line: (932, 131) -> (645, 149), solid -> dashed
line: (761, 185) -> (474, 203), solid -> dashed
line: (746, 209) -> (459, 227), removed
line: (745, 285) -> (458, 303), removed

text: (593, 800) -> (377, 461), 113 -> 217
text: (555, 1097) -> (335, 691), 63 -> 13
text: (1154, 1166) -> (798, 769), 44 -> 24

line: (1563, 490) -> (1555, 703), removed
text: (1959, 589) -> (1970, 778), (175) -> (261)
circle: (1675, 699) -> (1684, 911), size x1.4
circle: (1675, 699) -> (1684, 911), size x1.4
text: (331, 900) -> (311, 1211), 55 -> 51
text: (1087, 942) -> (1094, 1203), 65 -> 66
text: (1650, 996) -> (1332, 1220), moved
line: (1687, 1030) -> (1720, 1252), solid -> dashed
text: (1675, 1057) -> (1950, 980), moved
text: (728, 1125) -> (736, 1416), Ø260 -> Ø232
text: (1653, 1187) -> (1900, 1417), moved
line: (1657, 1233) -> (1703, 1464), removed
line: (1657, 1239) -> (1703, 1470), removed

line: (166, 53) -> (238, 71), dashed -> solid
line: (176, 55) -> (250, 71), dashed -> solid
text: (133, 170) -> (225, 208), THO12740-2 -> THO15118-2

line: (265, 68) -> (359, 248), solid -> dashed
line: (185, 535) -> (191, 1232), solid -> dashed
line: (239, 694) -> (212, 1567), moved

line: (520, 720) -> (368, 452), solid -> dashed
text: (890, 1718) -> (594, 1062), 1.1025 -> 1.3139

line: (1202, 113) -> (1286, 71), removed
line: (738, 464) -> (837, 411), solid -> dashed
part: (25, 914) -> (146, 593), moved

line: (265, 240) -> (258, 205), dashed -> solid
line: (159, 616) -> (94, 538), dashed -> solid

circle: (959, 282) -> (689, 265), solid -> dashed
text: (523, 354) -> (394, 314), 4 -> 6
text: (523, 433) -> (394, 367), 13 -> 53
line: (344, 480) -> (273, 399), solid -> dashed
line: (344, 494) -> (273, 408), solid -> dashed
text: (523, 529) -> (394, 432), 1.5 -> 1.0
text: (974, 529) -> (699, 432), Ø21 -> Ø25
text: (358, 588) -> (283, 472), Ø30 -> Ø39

┄┄┄┄┄┄┄┄┄┄┄┄┄┄┄┄┄┄┄┄

▶ INSTRUCTIONS FOR THE TASK:
Retype the records above, but only those lines that fall between the line containing "line: (745, 285) -> (458, 303), removed" and the line containing "line: (1202, 113) -> (1286, 71), removed", with both of those lines included, exactly as written.

▶ WRITTEN RESPONSE:
line: (745, 285) -> (458, 303), removed

text: (593, 800) -> (377, 461), 113 -> 217
text: (555, 1097) -> (335, 691), 63 -> 13
text: (1154, 1166) -> (798, 769), 44 -> 24

line: (1563, 490) -> (1555, 703), removed
text: (1959, 589) -> (1970, 778), (175) -> (261)
circle: (1675, 699) -> (1684, 911), size x1.4
circle: (1675, 699) -> (1684, 911), size x1.4
text: (331, 900) -> (311, 1211), 55 -> 51
text: (1087, 942) -> (1094, 1203), 65 -> 66
text: (1650, 996) -> (1332, 1220), moved
line: (1687, 1030) -> (1720, 1252), solid -> dashed
text: (1675, 1057) -> (1950, 980), moved
text: (728, 1125) -> (736, 1416), Ø260 -> Ø232
text: (1653, 1187) -> (1900, 1417), moved
line: (1657, 1233) -> (1703, 1464), removed
line: (1657, 1239) -> (1703, 1470), removed

line: (166, 53) -> (238, 71), dashed -> solid
line: (176, 55) -> (250, 71), dashed -> solid
text: (133, 170) -> (225, 208), THO12740-2 -> THO15118-2

line: (265, 68) -> (359, 248), solid -> dashed
line: (185, 535) -> (191, 1232), solid -> dashed
line: (239, 694) -> (212, 1567), moved

line: (520, 720) -> (368, 452), solid -> dashed
text: (890, 1718) -> (594, 1062), 1.1025 -> 1.3139

line: (1202, 113) -> (1286, 71), removed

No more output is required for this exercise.